A matter of greater discretion than the assignment of a neutral rating is the tradeoff decision that follows. In this regard, there is nothing in this record to lead us to conclude that the resulting increase in Chicataw's past performance score--from 2.75 to 3.58 on a 5-point scale--would materially alter the agency's decision to select Hammond's proposal for award. While the increase in Chicataw's score cannot be termed de minimis, it remains the lowest past performance score received by any offeror in this competition. It also remains significantly lower than Hammond's score of 4.96. Given the great disparity in these scores, together with the minimal price advantage offered by Chicataw's proposal, we find reasonable the CO's redetermination that Hammond's proposal continues to offer the best value to the government. Scientific and Commercial Sys. Corp.; Omni Corp., B-283160 et al., Oct. 14, 1999, 99-2 CPD Para. 78 at 18-19.

The protest is denied.

Anthony H. Gamboa General Counsel

1. For the record, we note that the solicitation also advised that "[i]n the case of an offeror without a record of relevant past performance or for whom information on past performance is not available, that offeror will not be evaluated on past performance." Id.
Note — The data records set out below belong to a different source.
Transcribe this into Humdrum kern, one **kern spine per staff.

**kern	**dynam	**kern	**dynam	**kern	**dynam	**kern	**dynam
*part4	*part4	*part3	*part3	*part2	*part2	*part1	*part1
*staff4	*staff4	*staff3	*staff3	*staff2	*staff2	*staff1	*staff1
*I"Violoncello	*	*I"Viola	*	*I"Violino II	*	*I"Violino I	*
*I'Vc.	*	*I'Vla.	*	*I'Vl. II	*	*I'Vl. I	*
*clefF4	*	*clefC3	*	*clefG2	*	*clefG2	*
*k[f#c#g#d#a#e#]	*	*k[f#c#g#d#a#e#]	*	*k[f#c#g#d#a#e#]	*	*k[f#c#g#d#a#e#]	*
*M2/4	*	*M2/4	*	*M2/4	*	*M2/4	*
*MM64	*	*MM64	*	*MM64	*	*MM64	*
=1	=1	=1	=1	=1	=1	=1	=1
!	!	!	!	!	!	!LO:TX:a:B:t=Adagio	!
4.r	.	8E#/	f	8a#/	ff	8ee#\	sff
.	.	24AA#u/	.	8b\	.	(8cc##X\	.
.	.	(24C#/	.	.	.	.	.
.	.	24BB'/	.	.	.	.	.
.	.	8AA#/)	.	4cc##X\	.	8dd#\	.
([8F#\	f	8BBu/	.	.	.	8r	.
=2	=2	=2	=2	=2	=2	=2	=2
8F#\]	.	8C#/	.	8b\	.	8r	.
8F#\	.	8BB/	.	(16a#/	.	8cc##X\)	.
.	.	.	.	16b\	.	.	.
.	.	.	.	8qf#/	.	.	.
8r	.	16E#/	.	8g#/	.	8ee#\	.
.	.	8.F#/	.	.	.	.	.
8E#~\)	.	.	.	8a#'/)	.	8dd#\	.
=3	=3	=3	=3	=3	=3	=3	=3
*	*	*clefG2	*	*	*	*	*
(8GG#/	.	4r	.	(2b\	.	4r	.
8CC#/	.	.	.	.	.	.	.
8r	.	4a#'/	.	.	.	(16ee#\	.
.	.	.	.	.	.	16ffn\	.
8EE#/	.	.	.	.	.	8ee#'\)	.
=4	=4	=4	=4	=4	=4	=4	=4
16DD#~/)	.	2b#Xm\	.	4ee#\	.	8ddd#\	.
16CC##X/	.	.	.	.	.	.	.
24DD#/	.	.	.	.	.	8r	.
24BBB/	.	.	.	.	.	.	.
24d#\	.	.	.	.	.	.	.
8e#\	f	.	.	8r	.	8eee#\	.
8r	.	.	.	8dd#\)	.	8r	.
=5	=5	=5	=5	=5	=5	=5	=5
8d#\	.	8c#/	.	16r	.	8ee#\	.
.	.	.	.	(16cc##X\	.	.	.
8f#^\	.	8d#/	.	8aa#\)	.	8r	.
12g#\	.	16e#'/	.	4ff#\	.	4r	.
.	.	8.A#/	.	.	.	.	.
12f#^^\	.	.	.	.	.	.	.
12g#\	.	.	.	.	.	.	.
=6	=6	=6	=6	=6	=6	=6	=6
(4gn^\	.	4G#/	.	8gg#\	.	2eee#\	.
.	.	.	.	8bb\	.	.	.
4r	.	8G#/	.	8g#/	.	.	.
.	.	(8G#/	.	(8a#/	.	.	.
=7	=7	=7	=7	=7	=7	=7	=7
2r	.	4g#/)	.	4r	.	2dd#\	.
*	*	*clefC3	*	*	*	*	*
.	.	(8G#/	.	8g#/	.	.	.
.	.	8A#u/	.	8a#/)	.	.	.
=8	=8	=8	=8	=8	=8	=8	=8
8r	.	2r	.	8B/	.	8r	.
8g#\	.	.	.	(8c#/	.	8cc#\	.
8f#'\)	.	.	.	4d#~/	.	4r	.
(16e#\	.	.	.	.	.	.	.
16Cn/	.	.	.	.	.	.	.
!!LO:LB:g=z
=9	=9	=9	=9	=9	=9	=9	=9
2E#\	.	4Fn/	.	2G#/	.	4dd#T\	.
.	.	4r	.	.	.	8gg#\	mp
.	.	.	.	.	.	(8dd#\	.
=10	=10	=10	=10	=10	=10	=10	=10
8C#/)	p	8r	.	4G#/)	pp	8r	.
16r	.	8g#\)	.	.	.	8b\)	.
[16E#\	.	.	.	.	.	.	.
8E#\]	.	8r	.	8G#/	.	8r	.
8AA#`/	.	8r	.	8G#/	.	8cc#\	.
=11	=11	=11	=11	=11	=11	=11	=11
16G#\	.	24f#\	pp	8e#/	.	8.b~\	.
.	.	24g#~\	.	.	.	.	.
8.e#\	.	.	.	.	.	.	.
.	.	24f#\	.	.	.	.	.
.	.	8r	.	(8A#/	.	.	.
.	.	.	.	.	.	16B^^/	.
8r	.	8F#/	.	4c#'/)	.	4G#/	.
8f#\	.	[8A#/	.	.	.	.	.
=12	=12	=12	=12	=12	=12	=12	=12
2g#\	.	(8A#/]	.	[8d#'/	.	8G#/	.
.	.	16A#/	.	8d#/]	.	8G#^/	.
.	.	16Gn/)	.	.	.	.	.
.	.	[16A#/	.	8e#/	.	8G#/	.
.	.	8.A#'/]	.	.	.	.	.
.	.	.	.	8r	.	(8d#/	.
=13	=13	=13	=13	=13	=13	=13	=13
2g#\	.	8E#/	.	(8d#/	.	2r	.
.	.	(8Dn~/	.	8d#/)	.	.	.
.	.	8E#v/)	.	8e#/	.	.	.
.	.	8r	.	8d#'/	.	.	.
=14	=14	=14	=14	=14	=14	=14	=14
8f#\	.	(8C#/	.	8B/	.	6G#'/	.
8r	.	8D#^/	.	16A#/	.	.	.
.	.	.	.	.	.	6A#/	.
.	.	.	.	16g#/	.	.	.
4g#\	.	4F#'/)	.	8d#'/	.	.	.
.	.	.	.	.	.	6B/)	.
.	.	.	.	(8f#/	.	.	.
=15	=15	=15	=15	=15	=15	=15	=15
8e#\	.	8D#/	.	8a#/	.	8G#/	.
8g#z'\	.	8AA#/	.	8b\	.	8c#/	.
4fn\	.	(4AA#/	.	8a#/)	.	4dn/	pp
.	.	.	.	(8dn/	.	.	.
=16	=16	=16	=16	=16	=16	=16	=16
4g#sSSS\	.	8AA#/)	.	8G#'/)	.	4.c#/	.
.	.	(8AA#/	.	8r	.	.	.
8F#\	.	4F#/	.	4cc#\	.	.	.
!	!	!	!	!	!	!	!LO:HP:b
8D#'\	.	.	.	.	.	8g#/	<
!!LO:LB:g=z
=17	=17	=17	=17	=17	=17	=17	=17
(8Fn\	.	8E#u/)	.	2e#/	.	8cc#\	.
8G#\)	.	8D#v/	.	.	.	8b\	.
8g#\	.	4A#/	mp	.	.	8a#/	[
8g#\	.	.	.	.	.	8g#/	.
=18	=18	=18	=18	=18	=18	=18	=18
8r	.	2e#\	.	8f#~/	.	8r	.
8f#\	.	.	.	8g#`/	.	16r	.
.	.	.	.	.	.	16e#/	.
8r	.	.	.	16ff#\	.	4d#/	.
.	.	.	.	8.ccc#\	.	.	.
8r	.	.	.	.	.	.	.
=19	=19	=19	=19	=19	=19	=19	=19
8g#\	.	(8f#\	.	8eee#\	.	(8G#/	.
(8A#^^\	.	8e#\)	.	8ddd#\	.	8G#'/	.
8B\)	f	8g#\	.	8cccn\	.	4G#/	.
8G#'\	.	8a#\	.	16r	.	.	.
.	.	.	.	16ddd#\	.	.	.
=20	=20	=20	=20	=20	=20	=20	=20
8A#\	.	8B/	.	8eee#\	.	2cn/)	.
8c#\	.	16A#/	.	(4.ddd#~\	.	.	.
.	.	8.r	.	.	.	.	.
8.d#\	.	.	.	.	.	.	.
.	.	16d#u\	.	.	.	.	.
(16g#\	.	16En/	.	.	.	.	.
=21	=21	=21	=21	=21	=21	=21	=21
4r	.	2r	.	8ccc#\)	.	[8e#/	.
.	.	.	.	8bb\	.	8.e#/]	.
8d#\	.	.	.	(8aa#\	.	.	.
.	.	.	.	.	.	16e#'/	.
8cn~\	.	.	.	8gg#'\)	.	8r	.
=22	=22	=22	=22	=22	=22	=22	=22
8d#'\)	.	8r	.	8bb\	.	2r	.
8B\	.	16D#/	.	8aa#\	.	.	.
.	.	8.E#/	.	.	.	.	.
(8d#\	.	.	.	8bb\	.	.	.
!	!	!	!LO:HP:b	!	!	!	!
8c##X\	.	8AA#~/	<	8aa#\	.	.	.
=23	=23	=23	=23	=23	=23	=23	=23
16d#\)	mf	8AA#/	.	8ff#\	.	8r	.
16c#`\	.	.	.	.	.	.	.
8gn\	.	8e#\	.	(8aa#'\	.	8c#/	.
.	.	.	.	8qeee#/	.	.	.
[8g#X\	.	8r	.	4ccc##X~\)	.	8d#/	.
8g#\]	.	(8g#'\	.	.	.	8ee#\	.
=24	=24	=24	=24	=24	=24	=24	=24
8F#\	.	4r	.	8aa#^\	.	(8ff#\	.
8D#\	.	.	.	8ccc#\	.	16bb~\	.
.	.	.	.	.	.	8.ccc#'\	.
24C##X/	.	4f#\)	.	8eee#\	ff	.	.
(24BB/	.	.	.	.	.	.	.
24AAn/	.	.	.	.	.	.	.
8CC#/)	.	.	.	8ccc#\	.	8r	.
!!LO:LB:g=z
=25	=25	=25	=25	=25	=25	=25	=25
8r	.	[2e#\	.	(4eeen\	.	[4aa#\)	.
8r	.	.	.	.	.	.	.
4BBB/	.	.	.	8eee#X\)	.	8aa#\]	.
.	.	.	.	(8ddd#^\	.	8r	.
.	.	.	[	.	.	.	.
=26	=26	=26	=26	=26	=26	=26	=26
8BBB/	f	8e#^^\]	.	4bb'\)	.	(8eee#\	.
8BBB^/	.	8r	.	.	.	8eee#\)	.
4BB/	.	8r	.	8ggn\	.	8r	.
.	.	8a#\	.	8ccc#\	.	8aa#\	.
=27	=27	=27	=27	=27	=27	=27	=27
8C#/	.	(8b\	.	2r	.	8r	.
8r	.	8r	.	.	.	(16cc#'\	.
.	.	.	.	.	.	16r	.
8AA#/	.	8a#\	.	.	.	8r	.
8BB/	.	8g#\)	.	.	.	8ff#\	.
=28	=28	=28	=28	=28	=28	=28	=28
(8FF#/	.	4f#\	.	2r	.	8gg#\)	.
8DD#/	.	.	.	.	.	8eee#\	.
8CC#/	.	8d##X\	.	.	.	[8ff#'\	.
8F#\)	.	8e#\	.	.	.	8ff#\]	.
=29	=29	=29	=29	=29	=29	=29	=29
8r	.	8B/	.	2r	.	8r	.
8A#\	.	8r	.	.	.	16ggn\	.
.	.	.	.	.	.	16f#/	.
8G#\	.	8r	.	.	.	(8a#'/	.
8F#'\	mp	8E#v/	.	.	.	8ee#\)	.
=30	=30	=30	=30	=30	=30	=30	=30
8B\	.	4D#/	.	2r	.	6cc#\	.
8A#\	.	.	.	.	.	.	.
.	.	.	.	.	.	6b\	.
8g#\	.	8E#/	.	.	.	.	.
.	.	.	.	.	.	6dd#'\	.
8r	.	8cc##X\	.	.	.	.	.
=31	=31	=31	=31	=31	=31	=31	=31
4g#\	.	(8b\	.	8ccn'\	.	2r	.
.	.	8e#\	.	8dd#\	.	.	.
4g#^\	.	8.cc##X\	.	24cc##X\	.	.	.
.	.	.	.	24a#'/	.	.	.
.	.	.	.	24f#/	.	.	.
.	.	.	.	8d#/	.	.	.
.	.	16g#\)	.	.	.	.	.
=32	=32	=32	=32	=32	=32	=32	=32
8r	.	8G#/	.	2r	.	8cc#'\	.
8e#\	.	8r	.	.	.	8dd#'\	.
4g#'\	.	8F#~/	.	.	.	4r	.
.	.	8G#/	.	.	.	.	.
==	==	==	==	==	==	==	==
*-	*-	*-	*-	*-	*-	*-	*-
Any distinction between these two provisions, however, is not at issue in this protest.

2. For the record, we note that the score used in the tradeoff decision can be easily generated by averaging the ratings provided by Chicataw's two references, with a third rating of zero, which refutes the protester's assertion that its past performance score was fabricated. In addition, these calculations show that the agency did not refuse to rate the company at all under this factor--as the solicitation had warned it might if an offeror did not have three past performance references.

3. Similarly, the protester's assertion that the CO disregarded past performance information from commercial projects--as opposed to disregarding projects where the offeror was a subcontractor, rather than the prime contractor--is not supported by the record.

4. Specifically, the only exercise of discretion in the recalculation is the decision to use a rating of 2.5 for a neutral score, which, as explained above, appears reasonable.